2.5 Statistical analysis
ANOVA one-way (analysis of variance) with post-hoc Dunnett test was performed to estimate the IMZT exposure- induced effects on body condition, organ index, liver enzymes activities (GST, CAT and AChE), frequencies of MN and others nuclear abnormalities, and GDI (response variables), at both exposure times evaluated (Zar, 2010). ANOVA assumptions were corroborated with Barlett test for the homogeneity of variances and χ2 test for normality. Then, data were logarithmic transformed to meet assumptions, in those cases that did not meet the assumptions of normality, a Kruskal–Wallis test was performed (Zar, 2010).

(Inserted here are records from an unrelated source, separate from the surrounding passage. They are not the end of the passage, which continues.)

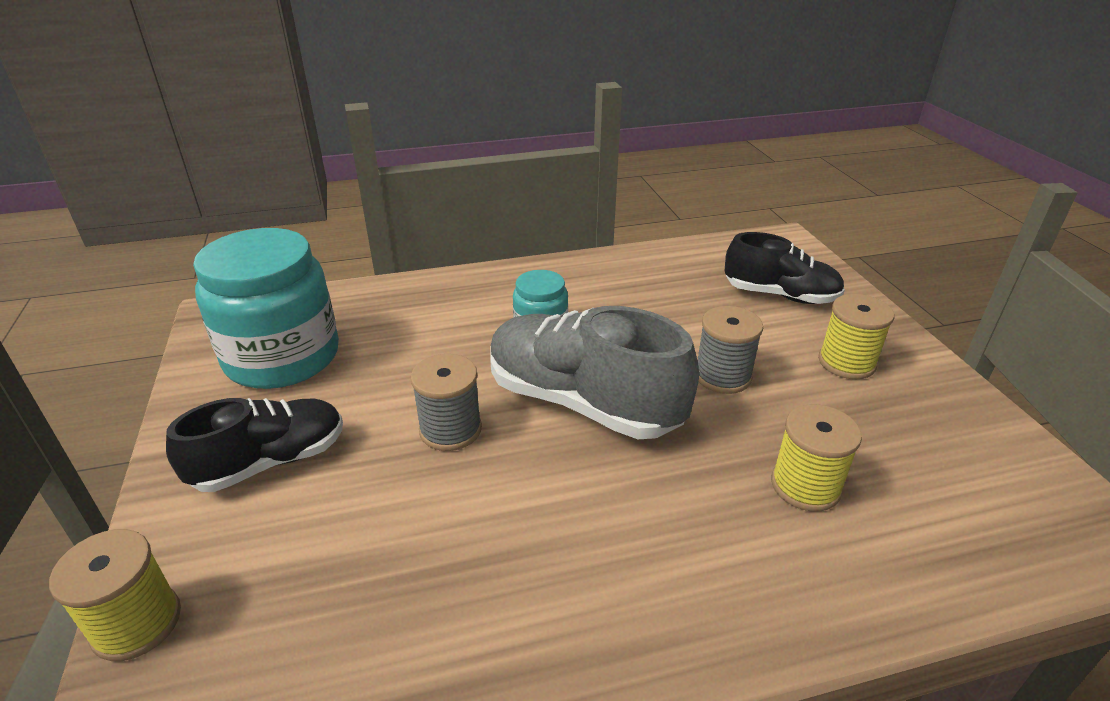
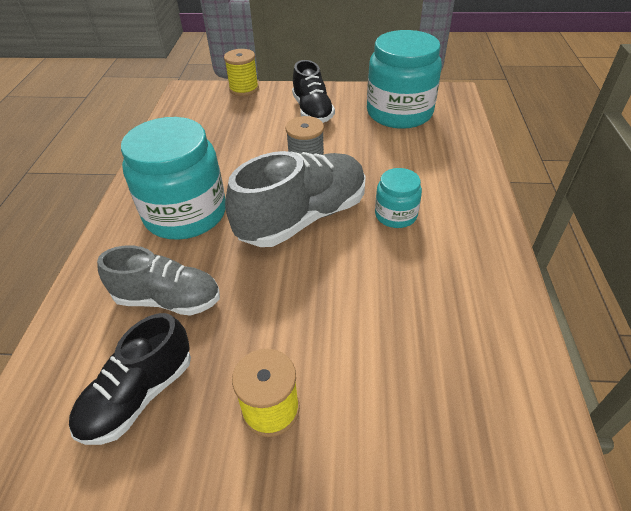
camera: 110 degrees right, 10 degrees up
(641, 540) = (185, 214): none -> turquoise jar
(722, 376) = (295, 302): grey spool -> none
(780, 295) = (408, 415): black shoe -> black shoe (139, 395)
(805, 486) = (168, 299): yellow spool -> grey shoe

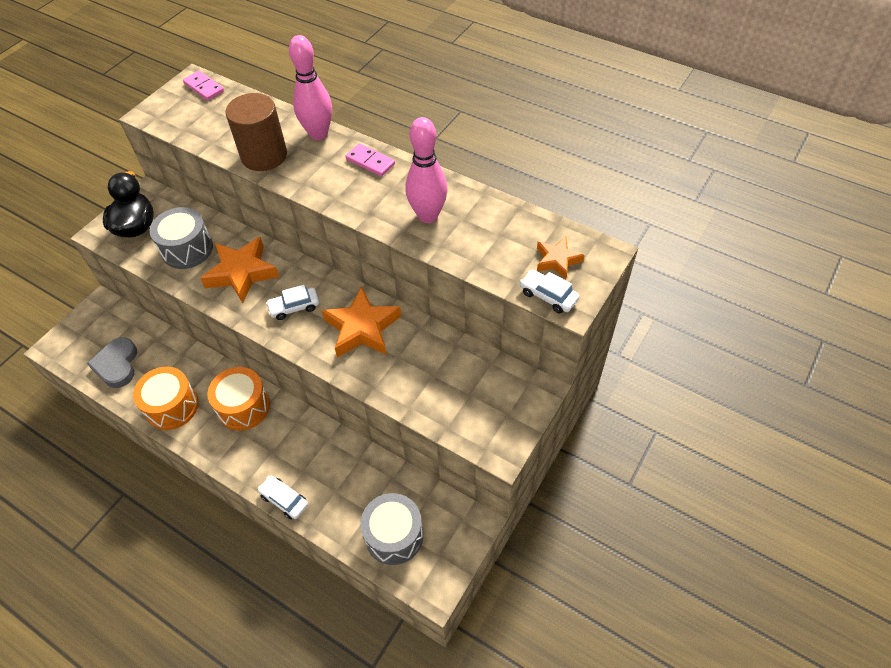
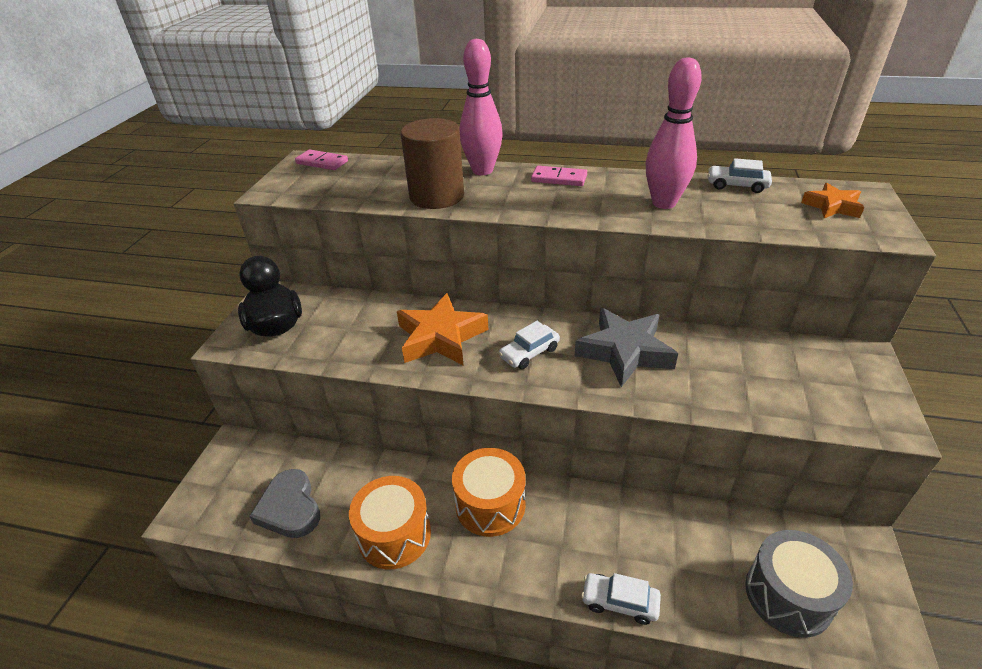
camera: 20 degrees left, 15 degrees down
(187, 249) = (356, 331): grey drum -> none
(362, 328) = (625, 351): orange star -> grey star
(548, 296) = (861, 233): white car -> white car (737, 185)

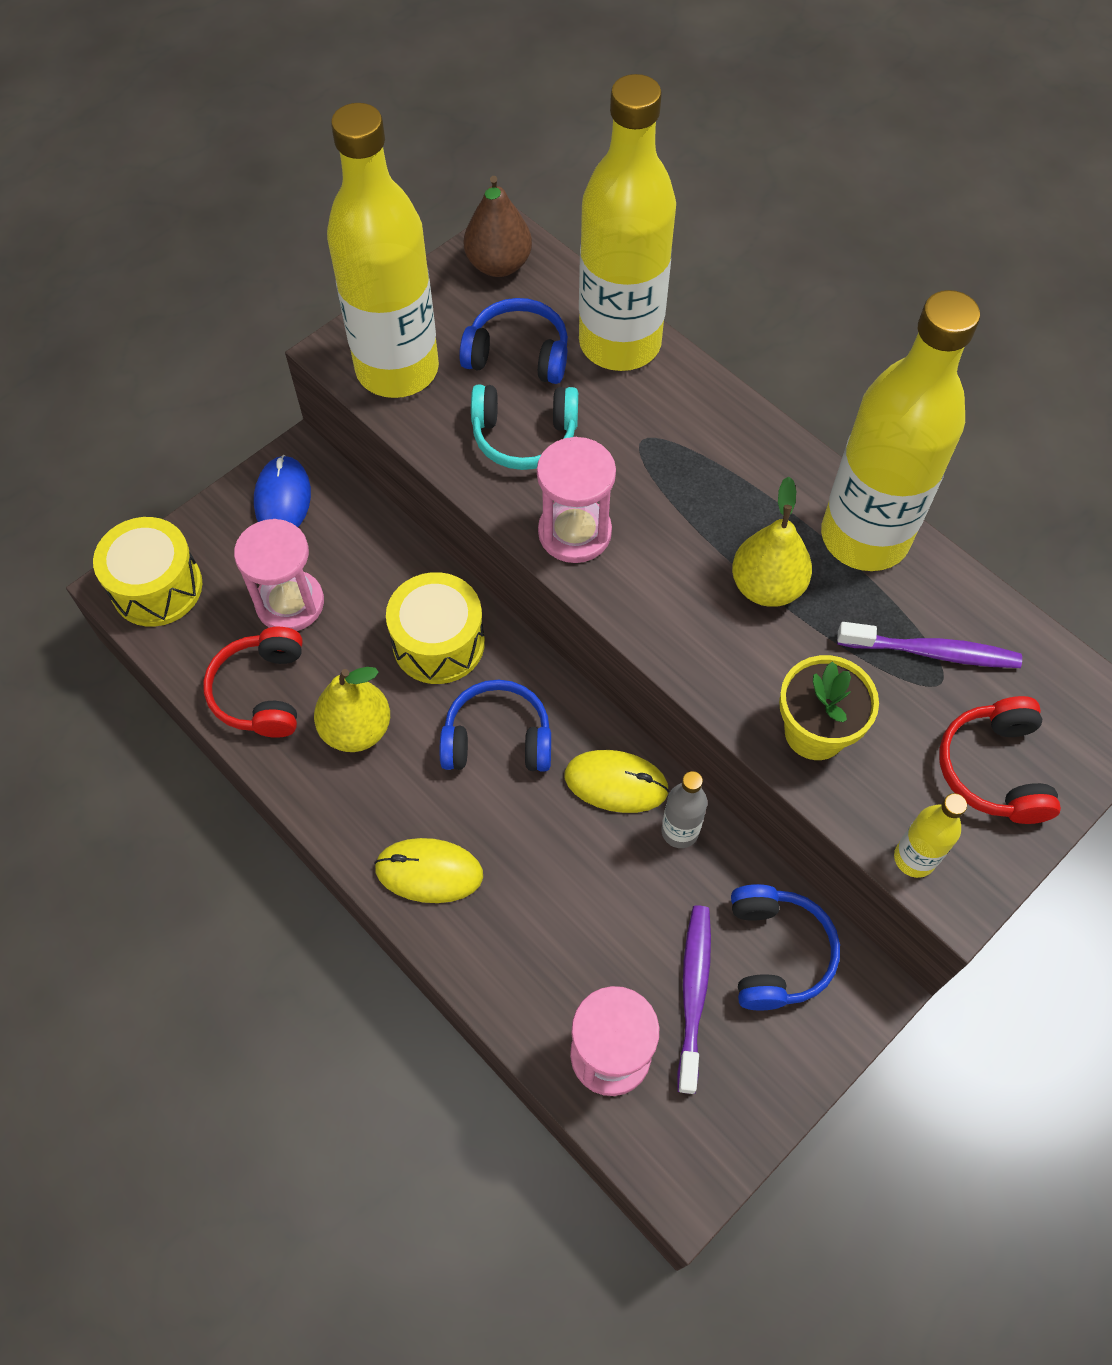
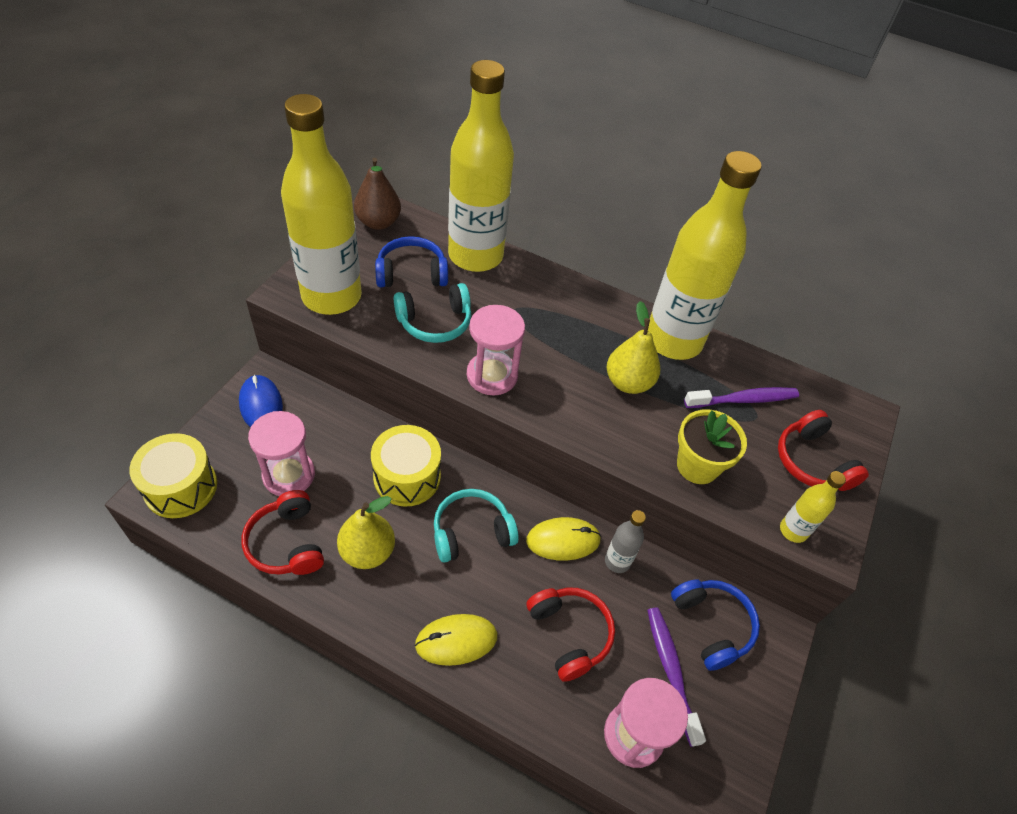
camera: 25 degrees left, 10 degrees down
(497, 739) = (471, 532): blue headphones -> turquoise headphones
(577, 906) = (569, 634): none -> red headphones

A principal component analysis (PCA) was performed considering each exposure scenario as a groping variable to improves interpretation of the results and allows obtain integral information of the biomarkers responses (or holistic vision). The integration of all biomarkers was made by using Components Principal Regression Analysis (Jackson, 1993; Jolliffe and Cadima, 2016). In addition, the relationship biomarkers and IMZT was evaluated with a correlation matrix (Pearson product moment correlation coefficient) by using simple linear regression. Tests of significance of the regression and correlation coefficients were performed following Zar (2010). The level of significance chosen was α = 0.05 for all tests, unless indicated otherwise. Analyses were performed using the R software 6 v. 2.11.1 (R Core Team 2010).